Starting with the line that contains "metrics & logs](./images/CW%20metrics.png)" and stopping after the line that contains "2. **Performance**: Must", return each line below exactly as written, with no others.

(Beginning of DATA PROVIDED)

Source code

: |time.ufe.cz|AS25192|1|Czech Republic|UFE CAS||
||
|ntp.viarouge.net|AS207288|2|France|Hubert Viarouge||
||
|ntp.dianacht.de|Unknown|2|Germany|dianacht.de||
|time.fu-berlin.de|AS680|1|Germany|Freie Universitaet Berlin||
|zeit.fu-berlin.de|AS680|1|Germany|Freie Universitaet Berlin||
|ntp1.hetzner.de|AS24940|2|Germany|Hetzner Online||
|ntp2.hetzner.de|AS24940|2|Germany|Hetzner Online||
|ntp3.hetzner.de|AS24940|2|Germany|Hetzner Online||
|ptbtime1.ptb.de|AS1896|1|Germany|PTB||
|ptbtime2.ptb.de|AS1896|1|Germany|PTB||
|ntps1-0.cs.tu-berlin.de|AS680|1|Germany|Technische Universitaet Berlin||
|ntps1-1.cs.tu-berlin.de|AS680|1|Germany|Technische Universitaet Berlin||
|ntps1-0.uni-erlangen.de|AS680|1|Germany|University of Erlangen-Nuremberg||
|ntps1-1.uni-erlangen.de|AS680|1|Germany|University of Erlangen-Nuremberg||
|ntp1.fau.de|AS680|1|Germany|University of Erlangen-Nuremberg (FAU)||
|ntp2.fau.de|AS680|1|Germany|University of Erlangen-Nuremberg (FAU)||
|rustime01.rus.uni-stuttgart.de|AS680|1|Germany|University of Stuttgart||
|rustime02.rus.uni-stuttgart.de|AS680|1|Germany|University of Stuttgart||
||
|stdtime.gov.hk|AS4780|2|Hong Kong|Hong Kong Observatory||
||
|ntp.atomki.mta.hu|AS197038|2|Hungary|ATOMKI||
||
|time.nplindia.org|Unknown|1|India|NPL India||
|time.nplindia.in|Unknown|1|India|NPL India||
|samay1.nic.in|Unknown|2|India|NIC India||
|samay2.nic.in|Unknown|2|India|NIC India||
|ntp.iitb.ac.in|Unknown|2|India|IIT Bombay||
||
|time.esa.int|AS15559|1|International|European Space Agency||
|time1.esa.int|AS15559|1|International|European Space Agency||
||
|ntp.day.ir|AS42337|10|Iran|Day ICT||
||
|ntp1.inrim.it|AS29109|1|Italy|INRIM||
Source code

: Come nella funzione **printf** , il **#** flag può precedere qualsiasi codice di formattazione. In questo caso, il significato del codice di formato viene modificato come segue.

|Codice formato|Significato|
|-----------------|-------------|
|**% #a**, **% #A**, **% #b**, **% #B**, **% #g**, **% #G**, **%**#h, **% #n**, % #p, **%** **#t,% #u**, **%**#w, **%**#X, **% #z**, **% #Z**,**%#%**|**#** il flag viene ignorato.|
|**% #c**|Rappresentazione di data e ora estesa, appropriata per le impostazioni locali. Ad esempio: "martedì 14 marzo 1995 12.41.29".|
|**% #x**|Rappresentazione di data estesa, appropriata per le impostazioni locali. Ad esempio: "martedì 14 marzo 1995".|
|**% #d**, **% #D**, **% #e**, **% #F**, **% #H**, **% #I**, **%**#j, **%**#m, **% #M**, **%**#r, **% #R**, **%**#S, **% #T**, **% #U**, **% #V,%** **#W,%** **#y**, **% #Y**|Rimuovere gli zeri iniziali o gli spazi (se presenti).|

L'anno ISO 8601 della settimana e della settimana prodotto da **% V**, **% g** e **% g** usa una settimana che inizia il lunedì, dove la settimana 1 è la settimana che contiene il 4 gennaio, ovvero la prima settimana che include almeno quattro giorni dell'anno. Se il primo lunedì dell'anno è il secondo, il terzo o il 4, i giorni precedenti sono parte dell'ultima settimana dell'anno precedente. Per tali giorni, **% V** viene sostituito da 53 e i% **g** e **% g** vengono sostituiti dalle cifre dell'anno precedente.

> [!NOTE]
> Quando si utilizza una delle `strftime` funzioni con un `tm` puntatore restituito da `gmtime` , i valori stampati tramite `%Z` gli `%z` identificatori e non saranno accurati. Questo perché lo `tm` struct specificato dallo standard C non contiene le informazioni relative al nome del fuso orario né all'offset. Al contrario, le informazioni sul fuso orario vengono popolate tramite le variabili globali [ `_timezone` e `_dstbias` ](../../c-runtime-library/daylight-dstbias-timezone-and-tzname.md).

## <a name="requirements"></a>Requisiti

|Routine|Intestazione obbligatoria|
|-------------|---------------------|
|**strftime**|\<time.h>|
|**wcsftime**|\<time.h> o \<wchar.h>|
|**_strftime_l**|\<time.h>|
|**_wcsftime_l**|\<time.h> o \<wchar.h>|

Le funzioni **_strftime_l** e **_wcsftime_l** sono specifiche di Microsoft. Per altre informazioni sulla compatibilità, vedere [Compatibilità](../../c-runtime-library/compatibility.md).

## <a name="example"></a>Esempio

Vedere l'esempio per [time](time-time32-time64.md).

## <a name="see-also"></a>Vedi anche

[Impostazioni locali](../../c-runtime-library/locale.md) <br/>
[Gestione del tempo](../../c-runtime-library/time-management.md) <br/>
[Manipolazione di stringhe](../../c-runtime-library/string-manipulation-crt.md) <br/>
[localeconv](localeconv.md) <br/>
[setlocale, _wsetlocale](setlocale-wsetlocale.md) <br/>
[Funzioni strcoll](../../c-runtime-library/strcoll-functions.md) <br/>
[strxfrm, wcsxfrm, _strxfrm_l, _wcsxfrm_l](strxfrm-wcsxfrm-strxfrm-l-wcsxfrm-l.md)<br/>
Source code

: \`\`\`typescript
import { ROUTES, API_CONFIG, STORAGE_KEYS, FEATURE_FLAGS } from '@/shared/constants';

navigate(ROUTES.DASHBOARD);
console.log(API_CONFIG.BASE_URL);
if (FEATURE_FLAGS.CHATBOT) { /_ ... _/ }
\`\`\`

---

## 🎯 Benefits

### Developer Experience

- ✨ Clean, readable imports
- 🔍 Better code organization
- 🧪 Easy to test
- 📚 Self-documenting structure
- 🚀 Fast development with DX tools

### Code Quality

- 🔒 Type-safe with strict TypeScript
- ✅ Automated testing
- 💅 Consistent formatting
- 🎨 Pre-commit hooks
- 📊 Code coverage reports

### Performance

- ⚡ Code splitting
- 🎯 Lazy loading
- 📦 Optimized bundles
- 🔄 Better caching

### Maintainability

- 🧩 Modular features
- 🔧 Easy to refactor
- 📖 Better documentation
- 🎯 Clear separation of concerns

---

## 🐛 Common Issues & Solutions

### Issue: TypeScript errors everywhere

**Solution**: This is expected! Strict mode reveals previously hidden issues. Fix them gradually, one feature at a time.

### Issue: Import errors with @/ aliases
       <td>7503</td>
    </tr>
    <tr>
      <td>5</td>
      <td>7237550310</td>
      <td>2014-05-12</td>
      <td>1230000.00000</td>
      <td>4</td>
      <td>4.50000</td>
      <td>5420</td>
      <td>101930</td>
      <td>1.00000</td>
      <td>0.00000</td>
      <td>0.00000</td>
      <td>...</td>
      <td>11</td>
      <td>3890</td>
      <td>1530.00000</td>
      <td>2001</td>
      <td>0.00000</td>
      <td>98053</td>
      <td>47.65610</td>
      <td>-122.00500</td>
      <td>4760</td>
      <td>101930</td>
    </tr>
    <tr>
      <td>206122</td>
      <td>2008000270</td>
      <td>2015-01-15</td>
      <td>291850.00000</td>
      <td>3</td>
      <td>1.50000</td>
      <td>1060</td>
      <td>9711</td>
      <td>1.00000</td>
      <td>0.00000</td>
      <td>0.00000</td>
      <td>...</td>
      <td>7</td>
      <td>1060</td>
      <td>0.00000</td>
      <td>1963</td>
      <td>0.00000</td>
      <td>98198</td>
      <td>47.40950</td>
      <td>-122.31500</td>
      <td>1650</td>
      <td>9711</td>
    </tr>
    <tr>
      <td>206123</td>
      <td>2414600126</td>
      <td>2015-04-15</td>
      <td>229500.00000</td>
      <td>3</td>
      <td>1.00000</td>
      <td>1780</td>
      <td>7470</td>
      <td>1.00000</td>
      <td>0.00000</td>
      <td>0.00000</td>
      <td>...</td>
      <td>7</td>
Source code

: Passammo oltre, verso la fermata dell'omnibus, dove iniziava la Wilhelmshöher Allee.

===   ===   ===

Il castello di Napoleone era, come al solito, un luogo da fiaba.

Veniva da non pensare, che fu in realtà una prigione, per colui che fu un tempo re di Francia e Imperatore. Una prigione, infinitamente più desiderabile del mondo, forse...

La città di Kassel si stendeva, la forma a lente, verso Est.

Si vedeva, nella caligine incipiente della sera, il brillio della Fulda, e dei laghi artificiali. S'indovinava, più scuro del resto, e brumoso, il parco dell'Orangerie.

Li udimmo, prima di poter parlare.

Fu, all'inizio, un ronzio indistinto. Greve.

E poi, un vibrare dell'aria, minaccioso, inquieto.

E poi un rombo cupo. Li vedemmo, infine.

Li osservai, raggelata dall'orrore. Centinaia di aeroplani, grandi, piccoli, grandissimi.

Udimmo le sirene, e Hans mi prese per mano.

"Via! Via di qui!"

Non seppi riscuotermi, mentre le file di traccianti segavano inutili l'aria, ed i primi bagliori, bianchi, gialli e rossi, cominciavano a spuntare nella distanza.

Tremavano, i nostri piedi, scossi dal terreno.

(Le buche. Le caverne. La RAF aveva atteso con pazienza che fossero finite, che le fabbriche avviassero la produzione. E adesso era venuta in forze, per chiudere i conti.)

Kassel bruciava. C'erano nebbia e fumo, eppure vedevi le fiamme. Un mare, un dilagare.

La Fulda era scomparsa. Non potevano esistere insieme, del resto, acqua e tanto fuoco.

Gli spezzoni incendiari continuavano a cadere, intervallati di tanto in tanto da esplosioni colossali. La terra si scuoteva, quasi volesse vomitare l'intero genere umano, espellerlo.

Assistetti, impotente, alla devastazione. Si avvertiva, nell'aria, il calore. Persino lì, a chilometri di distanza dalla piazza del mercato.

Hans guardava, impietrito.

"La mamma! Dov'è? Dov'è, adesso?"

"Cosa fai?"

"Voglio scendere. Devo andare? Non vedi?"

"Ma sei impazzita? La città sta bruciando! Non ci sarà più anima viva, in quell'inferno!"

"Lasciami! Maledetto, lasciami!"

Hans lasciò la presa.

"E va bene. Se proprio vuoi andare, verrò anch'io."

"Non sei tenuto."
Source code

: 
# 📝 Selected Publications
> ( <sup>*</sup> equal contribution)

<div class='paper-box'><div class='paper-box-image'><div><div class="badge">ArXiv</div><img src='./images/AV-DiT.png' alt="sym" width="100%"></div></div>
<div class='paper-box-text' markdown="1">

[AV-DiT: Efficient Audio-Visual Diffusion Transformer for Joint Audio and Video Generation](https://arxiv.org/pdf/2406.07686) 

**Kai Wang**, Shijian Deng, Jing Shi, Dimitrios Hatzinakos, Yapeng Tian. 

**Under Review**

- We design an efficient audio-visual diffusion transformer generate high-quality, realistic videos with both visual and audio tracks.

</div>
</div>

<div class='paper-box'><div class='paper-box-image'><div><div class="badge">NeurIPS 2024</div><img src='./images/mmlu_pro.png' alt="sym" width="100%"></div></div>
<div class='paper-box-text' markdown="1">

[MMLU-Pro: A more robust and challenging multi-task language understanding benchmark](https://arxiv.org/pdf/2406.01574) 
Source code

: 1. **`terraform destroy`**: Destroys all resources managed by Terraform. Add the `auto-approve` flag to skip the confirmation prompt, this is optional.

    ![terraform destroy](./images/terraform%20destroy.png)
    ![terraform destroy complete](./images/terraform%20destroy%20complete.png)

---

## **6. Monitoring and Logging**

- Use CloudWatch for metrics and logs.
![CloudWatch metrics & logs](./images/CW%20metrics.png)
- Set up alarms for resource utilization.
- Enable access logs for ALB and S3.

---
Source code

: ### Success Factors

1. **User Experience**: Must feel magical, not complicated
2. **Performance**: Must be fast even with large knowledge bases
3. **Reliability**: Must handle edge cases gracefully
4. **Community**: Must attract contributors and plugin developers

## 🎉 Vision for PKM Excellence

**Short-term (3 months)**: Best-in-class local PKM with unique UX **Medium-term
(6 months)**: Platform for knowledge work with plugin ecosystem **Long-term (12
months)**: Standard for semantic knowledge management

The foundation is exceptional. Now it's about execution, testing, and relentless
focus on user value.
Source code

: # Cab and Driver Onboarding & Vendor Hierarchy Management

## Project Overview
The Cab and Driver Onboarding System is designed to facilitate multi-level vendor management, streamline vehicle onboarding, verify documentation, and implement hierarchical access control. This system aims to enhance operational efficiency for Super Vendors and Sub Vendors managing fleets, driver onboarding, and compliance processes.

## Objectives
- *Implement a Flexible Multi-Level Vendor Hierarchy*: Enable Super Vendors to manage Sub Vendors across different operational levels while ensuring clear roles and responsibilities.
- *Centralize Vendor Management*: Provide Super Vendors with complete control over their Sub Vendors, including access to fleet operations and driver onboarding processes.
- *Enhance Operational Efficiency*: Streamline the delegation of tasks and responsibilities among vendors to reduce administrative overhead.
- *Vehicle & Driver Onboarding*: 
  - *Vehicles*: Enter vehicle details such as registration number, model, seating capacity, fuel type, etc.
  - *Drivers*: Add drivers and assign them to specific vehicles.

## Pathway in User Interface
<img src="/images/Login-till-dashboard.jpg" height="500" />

(End of DATA PROVIDED)

WORKED SOLUTION:
![CloudWatch metrics & logs](./images/CW%20metrics.png)
- Set up alarms for resource utilization.
- Enable access logs for ALB and S3.

---
Source code

: ### Success Factors

1. **User Experience**: Must feel magical, not complicated
2. **Performance**: Must be fast even with large knowledge bases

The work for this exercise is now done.